Durante muito tempo Dr. Money relatou o desenvolvimento dos Reimer
como o caso “João/Joana”, descrevendo o experimento como desenvolvimento
de gênero feminino bem-sucedido, usando o caso para apoiar a mudança de
sexo e a reconstrução cirúrgica mesmo em casos não- intersexuais
(sem variação de caracteres sexuais).
A experiência dos garotos foi traumática, em vez de terapêutica, e
quando Dr. Money começou a pressionar os pais para que enfim realizassem
a tal cirurgia de construção da vagina, a família decidiu interromper
as visitas. Desde os 22 meses de vida até a adolescência, David urinou
através de um orifício que cirurgiões fizeram em seu abdômen.
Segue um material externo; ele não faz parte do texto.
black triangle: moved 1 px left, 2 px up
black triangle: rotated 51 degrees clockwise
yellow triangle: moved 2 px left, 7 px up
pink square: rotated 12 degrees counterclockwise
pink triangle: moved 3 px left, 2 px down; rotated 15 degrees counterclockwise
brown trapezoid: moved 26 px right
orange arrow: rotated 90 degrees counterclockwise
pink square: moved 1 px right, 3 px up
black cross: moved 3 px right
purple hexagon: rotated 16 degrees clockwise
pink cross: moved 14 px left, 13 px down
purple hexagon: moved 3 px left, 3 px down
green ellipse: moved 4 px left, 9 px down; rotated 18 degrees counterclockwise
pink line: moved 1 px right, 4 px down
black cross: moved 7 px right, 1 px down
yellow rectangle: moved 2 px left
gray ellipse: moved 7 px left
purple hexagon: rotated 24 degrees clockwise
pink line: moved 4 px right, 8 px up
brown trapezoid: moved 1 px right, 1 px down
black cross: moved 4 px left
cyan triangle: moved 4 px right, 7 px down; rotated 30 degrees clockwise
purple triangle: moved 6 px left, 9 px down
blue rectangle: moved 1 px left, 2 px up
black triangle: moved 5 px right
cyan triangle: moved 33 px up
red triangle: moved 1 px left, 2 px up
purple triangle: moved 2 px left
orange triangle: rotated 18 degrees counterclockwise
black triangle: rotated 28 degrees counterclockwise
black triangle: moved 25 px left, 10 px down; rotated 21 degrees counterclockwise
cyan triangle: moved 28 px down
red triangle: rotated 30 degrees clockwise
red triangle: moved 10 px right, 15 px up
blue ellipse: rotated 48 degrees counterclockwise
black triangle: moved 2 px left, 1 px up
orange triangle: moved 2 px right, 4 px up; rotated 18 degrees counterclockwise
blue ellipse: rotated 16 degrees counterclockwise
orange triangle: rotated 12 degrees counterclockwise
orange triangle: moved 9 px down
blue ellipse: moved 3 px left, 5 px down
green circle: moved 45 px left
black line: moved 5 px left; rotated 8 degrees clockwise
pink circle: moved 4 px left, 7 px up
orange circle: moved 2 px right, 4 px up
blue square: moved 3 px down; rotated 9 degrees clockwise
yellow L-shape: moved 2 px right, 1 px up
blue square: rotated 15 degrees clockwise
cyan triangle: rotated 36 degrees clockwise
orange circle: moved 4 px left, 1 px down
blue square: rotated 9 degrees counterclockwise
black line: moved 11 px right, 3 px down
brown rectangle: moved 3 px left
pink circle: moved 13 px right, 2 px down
Conforme amadureceu, “Brenda” negou-se a continuar tomando os
estrogênios e suas tentativas de suicídio começaram a se tornar um
problema bem sério. Quando Dr. Money foi afastado, o pai resolveu
finalmente contar a verdade de sua história.
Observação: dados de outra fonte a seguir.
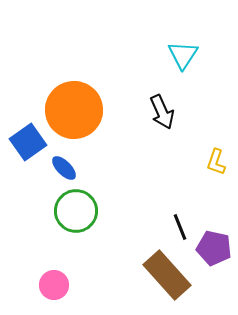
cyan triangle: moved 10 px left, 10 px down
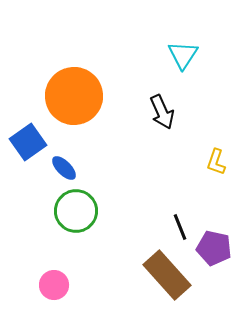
orange circle: moved 14 px up
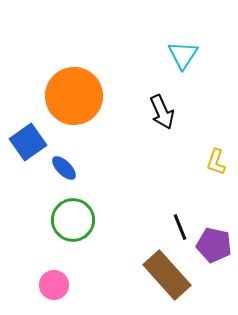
green circle: moved 3 px left, 9 px down
purple pentagon: moved 3 px up
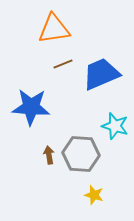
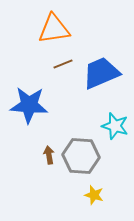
blue trapezoid: moved 1 px up
blue star: moved 2 px left, 2 px up
gray hexagon: moved 2 px down
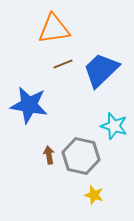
blue trapezoid: moved 3 px up; rotated 21 degrees counterclockwise
blue star: rotated 6 degrees clockwise
cyan star: moved 1 px left
gray hexagon: rotated 9 degrees clockwise
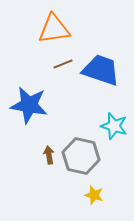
blue trapezoid: rotated 63 degrees clockwise
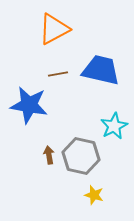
orange triangle: rotated 20 degrees counterclockwise
brown line: moved 5 px left, 10 px down; rotated 12 degrees clockwise
blue trapezoid: rotated 6 degrees counterclockwise
cyan star: rotated 28 degrees clockwise
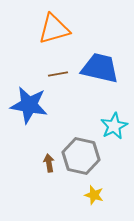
orange triangle: rotated 12 degrees clockwise
blue trapezoid: moved 1 px left, 2 px up
brown arrow: moved 8 px down
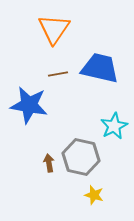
orange triangle: rotated 40 degrees counterclockwise
gray hexagon: moved 1 px down
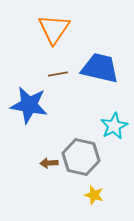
brown arrow: rotated 84 degrees counterclockwise
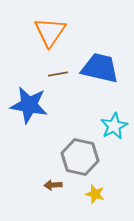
orange triangle: moved 4 px left, 3 px down
gray hexagon: moved 1 px left
brown arrow: moved 4 px right, 22 px down
yellow star: moved 1 px right, 1 px up
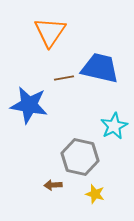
brown line: moved 6 px right, 4 px down
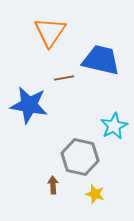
blue trapezoid: moved 1 px right, 8 px up
brown arrow: rotated 90 degrees clockwise
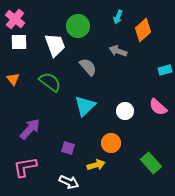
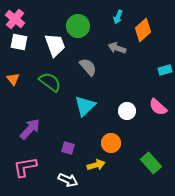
white square: rotated 12 degrees clockwise
gray arrow: moved 1 px left, 3 px up
white circle: moved 2 px right
white arrow: moved 1 px left, 2 px up
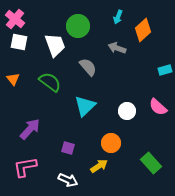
yellow arrow: moved 3 px right, 1 px down; rotated 18 degrees counterclockwise
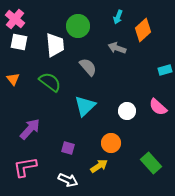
white trapezoid: rotated 15 degrees clockwise
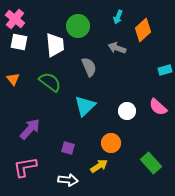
gray semicircle: moved 1 px right; rotated 18 degrees clockwise
white arrow: rotated 18 degrees counterclockwise
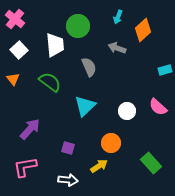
white square: moved 8 px down; rotated 36 degrees clockwise
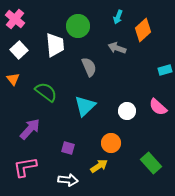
green semicircle: moved 4 px left, 10 px down
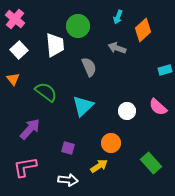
cyan triangle: moved 2 px left
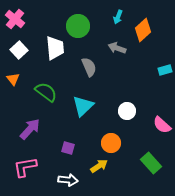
white trapezoid: moved 3 px down
pink semicircle: moved 4 px right, 18 px down
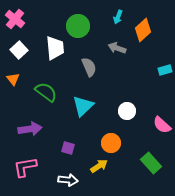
purple arrow: rotated 40 degrees clockwise
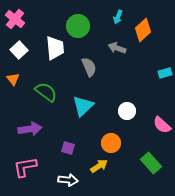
cyan rectangle: moved 3 px down
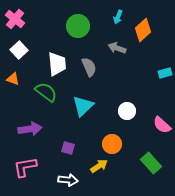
white trapezoid: moved 2 px right, 16 px down
orange triangle: rotated 32 degrees counterclockwise
orange circle: moved 1 px right, 1 px down
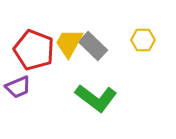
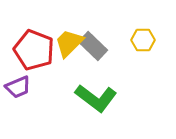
yellow trapezoid: rotated 16 degrees clockwise
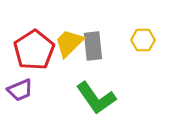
gray rectangle: rotated 40 degrees clockwise
red pentagon: rotated 18 degrees clockwise
purple trapezoid: moved 2 px right, 3 px down
green L-shape: rotated 18 degrees clockwise
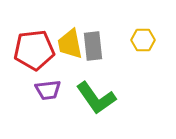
yellow trapezoid: moved 1 px right, 1 px down; rotated 56 degrees counterclockwise
red pentagon: rotated 27 degrees clockwise
purple trapezoid: moved 28 px right; rotated 16 degrees clockwise
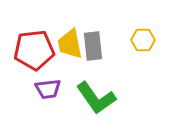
purple trapezoid: moved 1 px up
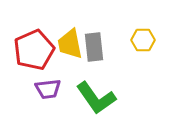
gray rectangle: moved 1 px right, 1 px down
red pentagon: rotated 18 degrees counterclockwise
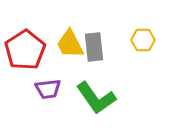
yellow trapezoid: rotated 16 degrees counterclockwise
red pentagon: moved 9 px left; rotated 9 degrees counterclockwise
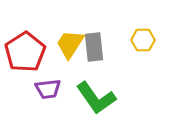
yellow trapezoid: rotated 60 degrees clockwise
red pentagon: moved 2 px down
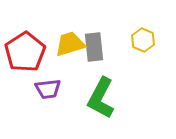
yellow hexagon: rotated 25 degrees clockwise
yellow trapezoid: rotated 40 degrees clockwise
green L-shape: moved 5 px right; rotated 63 degrees clockwise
Depois de ouvir o relato, “Brenda” passou a ser David (como falamos
acima), incluindo tratamentos com injeções de testosterona, mastectomia
dupla (remoção das mamas) e duas operações de faloplastia (para aumentar
o pênis). Mais tarde David até se casou.
Pouco tempo depois sua história se tornou pública. David perdeu o
emprego e a mulher. Em seguida, seu irmão Brian suicidou-se com overdose
de antidepressivos, e segundo reportagens, Brian fez isso por causa da
profunda culpa que sentia por ter saído ileso da operação e dos anos de
frustração ao ver seu irmão sofrendo.
É duro pensar que David teve essa vida traumática por causa do
egoísmo de um sexólogo oportunista cheio de certezas. Por simplesmente
não ter tido o livre arbítrio de se desenvolver como sentisse ser
verdade. Esse estudo, a essa altura, pode não ter provado a teoria de
Money como verdade, mas serve de reflexão sobre o determinismo de certos
“intelectuais”.
Tudo na vida deve ser questionável. Não é de hoje que a ignorância é o
acúmulo em excesso de “certezas” como as do Dr. Money. Somos todos
resultados de combinações, circunstâncias e coincidências que moldam
nossa “maneira de ser”, mas nunca nossa sexualidade. Não devemos nunca
ser coadjuvantes da nossa própria existência. Temos o direito de decidir
o que somos e como somos.
Como consequência desta história, na manhã de 5 de maio de 2004,
David se suicidou no estacionamento de um supermercado, com um tiro na
cabeça, com apenas 38 anos de idade.